Remember the hacker who hacked into celebrities apple icloud and leaked their nude photos? How did he do that? Because from what we know – Apple is “unhackable”, right?
Those hack, famously known as “The Fappening” or “Celebgate” scandal, was a result of Phishing email. Yes, phishing. Spear Phishing to be precise. The leaked nude images of Jennifer Lawrence, Kim Kardashian and many other celebrities was a result of phishing attack.
The hacker, Collins, used phishing attack to access 50 iCloud accounts and 72 Gmail accounts, most of which belonged to female celebs, and illegally download the contents of their iCloud backups and look for more data, including nude photos of celebrities.

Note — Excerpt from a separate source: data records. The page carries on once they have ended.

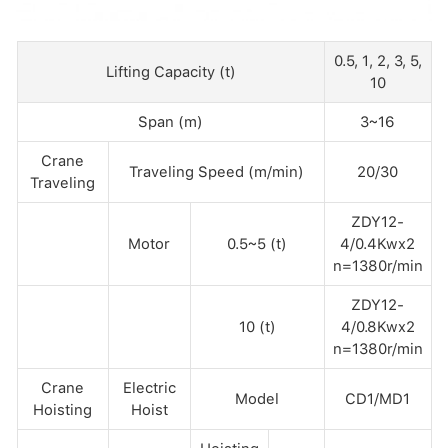
0.5, 1, 2, 3, 5,
Lifting Capacity (t)
10
Span (m)
3~16
Crane
Traveling Speed (m/min)
20/30
Traveling
ZDY12-
Motor
0.5~5 (t)
4/0.4Kwx2
n=1380r/min
ZDY12-
10 (t)
4/0.8Kwx2
n=1380r/min
Crane
Electric
Model
CD1/MD1
Hoisting
Hoist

Phishing attacks have rose by more than 162 percent in the last 5 years. They cost organizations around the globe $4.5 billion every year and over half of internet users get at least one phishing email per day.
While the big companies have implemented many defense mechanisms against phishing attacks they can only do much from protecting its users. So it’s up to you to prevent yourself from phishing attacks. 97% of people around the globe cannot identify a sophisticated phishing email.
How To Identify a Phishing Email
1. Find out who the email is really from
Cyber criminals spoof the display name of the sender’s email address. For example – they can send an email from any email account and change the Sender’s name to “Apple Security Team”.
As you can see in the above image, the email actually looks like it’s sent from your legitimate bank – “My bank”. However the real email is sent from another email.
2. Spelling Mistakes
Brands are pretty serious about email. Legitimate messages usually do not have major spelling mistakes or poor grammar.
Most English language phishing attack are sent from countries where English is not the primary language. Attackers, often perform phishing attacks by imprecise use of English even with quite common phrases and including spelling errors. So read the message very carefully.
3. Analyze the salutation
Many but not all phishing attacks start with generic phrases like “Dear valued customer” or your email account name, such as “Dear baconlover123” instead of your name “Dear John” for example. This is because they cannot personalize the email sufficiently as they are targeting thousands of other users too.
Most legitimate companies include your name in their correspondence because companies will have it on record (if you’ve dealt with them before).
4. Content of the email
Banks and other financial bodies and governments will not email you to tell you about a problem with your account. They recognize that email is fundamentally insecure and that personal information shouldn’t be sent via emails.
The email may give you a false sense of urgency claiming that your account has been used or someone tried to buy this/that from your account.
One common phishing technique is to include links in an email that look like they go to a legitimate website but instead take you to a malicious website. But, you can inspect if the link is legitimate or not.
Simply hover the mouse over (but don’t click) any link in an email, and you will see a pop-up that shows you the actual URL that you will be taken to. Here’s an example:
As you can see – the visible link and the real link do not match.
Some browsers doesn’t support pop-up. If you have the Status Bar enabled in your browser, hovering over a link will show the URL in the browser’s Status Bar at the bottom of the window.
6. Check that the website you’re accessing is legitimate
Sometimes you might get tricked into thinking that the URLS is legitimate. If you have clicked the link already, you can still check that it’s a trusted website or not.
On the browser’s address bar check if there’s HTTPS or HTTP in front of the URL.
HTTPS is secure while HTTP isn’t.
7. Asks for Personal Information
No matter how official an email message might look, it’s always a bad sign if the message asks for personal information. Your bank doesn’t need you to send it your account number because it already has it. Similarly, a reputable company should never send an email asking for your password, credit card number, or the answer to a security question.
8. You didn’t initiate the action
This type of phishing email is very common and may be you have already received it. Emails informing that you’ve won a lottery or you won blah blah! If you had applied for the lottery then congratulations but if hadn’t then that’s definitely a phishing email.
And not only emails that says you’ve won something but also the emails as in the image above that says that your account will be deleted, or your password has been changed are some of the examples of these types of phishing email.